The law also empowers the state to seize assets as well as freeze accounts belonging to convicted kidnappers and those who aid and abet kidnapping in the state.

Speaking on another bill he had just signed into law, the Social Housing Law, which makes housing for the vulnerable a right, he described the law as holding emotional significance to him.

“The most emotional bill to me is the Social Housing Law which seeks to provide housing for the poorest of the poor in the state. Various researches have linked corruption in civil service to housing. It has also been proven that given the salaries of average civil servants, if they don’t originate memos that give them extra money, if they don’t comprise, they is no civil servant in Nigeria that will be able to build a house. So by virtue of our salary structure, you have already created a catalyst for corruption to thrive.

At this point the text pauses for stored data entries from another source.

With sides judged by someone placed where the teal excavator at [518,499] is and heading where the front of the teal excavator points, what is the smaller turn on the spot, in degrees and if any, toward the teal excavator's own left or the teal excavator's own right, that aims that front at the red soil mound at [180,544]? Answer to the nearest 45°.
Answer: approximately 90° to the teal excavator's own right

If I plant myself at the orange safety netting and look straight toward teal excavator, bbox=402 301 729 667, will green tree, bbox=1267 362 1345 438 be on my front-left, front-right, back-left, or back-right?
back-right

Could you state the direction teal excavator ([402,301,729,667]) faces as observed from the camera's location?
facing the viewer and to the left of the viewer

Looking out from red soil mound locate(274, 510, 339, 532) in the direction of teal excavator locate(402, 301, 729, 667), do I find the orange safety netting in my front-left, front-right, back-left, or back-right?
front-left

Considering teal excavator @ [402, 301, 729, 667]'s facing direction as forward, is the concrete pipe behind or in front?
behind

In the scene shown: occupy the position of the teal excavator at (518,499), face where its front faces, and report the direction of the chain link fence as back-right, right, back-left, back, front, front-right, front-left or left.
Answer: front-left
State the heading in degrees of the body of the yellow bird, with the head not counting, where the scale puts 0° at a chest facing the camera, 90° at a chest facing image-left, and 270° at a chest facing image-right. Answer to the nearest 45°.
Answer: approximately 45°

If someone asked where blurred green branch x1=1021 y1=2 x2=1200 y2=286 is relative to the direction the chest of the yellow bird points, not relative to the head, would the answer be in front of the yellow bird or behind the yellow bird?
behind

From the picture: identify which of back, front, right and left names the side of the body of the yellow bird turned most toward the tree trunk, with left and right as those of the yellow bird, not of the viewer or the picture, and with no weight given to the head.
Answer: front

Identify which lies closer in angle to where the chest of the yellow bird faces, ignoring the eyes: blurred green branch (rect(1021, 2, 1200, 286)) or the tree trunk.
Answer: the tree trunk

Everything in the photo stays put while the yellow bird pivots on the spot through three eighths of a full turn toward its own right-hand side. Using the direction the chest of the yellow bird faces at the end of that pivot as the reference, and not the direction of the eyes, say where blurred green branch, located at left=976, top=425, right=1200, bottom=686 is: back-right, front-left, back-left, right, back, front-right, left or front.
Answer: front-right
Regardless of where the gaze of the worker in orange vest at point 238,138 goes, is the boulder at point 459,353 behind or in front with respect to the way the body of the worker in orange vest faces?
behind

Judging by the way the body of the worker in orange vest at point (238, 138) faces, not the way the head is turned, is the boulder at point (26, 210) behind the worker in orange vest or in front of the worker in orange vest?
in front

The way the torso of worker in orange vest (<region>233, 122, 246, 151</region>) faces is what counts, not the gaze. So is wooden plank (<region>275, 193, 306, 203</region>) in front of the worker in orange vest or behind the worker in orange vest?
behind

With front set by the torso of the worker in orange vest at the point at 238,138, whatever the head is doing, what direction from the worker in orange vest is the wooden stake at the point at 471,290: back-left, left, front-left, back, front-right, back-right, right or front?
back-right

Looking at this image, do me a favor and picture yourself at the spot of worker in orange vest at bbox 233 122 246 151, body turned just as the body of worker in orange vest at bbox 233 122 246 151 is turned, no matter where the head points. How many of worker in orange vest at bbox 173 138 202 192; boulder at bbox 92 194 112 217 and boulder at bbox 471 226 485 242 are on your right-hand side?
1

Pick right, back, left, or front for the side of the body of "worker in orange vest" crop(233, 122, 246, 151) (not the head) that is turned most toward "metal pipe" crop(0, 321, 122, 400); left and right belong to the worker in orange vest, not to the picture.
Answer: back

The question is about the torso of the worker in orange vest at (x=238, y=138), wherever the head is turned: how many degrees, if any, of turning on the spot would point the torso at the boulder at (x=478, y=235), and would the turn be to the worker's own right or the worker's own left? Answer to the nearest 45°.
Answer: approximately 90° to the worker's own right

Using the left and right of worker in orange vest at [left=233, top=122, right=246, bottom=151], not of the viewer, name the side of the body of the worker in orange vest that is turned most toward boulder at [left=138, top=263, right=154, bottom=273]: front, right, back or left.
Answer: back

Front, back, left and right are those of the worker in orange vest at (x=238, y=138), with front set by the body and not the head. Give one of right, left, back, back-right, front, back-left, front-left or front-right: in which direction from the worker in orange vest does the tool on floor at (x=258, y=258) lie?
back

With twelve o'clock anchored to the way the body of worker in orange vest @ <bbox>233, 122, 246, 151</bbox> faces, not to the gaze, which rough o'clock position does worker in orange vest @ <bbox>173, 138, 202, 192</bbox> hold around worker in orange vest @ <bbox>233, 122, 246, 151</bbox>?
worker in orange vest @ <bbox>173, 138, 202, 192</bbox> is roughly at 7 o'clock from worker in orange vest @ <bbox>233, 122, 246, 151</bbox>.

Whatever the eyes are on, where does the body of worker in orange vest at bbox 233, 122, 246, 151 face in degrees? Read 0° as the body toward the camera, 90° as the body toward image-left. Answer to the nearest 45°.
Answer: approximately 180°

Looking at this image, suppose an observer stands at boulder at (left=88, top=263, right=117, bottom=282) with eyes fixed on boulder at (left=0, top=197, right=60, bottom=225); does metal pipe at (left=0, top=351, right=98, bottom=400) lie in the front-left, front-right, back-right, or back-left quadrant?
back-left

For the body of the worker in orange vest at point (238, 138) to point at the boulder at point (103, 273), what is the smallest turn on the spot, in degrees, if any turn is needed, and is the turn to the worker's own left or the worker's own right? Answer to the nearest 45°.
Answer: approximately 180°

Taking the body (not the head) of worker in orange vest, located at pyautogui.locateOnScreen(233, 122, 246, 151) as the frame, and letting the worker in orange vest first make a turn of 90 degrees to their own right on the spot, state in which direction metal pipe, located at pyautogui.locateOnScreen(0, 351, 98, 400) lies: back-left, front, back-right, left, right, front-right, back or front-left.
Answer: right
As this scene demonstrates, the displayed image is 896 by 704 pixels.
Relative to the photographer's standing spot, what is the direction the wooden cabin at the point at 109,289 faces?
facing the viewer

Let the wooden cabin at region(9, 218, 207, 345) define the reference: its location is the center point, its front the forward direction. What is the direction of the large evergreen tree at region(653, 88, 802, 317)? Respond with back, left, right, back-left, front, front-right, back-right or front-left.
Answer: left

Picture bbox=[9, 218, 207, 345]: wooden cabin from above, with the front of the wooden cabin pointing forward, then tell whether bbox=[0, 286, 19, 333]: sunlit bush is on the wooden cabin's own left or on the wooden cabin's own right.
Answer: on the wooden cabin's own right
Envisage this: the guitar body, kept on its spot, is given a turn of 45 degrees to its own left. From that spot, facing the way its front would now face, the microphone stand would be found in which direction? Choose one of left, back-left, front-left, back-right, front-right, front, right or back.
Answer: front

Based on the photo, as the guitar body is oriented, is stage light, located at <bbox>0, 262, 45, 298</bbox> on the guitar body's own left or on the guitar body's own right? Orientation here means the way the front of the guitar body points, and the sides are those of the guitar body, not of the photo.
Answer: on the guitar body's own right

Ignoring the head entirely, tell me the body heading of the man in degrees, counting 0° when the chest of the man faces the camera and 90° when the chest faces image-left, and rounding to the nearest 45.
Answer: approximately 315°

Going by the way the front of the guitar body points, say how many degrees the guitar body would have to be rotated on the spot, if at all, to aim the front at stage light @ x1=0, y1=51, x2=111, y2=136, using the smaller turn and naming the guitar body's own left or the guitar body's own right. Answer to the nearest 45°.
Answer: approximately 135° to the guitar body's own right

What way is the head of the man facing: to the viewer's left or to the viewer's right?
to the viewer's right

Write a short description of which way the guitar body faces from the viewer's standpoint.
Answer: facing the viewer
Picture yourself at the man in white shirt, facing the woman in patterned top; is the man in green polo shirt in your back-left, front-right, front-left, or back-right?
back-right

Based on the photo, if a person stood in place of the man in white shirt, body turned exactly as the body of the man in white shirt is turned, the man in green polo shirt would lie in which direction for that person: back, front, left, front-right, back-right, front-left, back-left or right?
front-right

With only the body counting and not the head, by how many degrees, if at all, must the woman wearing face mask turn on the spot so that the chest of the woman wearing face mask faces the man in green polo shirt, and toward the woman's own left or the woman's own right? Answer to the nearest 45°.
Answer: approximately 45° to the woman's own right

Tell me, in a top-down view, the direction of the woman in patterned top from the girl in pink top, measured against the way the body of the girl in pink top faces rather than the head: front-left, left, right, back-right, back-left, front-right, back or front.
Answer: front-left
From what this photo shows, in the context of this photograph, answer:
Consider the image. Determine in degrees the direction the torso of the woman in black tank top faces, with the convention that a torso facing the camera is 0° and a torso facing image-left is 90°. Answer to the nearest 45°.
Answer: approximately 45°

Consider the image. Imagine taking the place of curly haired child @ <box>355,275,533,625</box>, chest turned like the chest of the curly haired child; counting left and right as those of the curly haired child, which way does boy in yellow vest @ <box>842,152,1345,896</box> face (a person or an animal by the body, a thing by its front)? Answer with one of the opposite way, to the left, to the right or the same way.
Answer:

“By this bill, housing in Cross River State is now a right to the citizenry, it may not be justiciable at this point in time but we have created a legal stimulus to drive the structure that we can achieve housing for everybody and in the process, stamp out all mud and thatch houses in Cross River State.”

As a measure aimed at generating revenue to the state from its abundant water resources despite being pronounced a non-littoral state by the Supreme Court following the loss of Bakassi Peninsula, the Governor signed the Water Landing and Fee Charges bill into law.

“When the Supreme Court ruling said that Cross River State is hemmed in, and by implication we ceased to be a littoral state, we are today demonstrating with a simple law that that ruling was wrong because the implication of that ruling is that whatever waterways that exist within the confines of the state is internal and therefore cannot be covered under the Inland Waterways of Nigeria. So we have the right to regulate it.

“We are going to place a maximum figure on any vessel coming into Cross River waterways. So when it becomes an affront to the Federal Government they will revisit the ruling.”

Other laws signed into law by the governor include: Infrastructure Safety and Regulatory Law, Water Front Management and Development Law, Corporate Social Responsibility Agency Law and Tax Exemption Law for low income earners.

Speaker of the State House of Assembly, Hon John Gaul Lebo who described the legislature as the incubator of leadership said the bills were thought of to help the government better the lot of Cross Riverians.

He said it was quite impressive that in just three months the House is able to turn in 10 bills, adding that the development was an indication that the vision of the Governor is so clear that the House was able to translate it into laws.

He promised the collaboration of the legislature with the executive to ensure that the PDP led government in the state succeeds.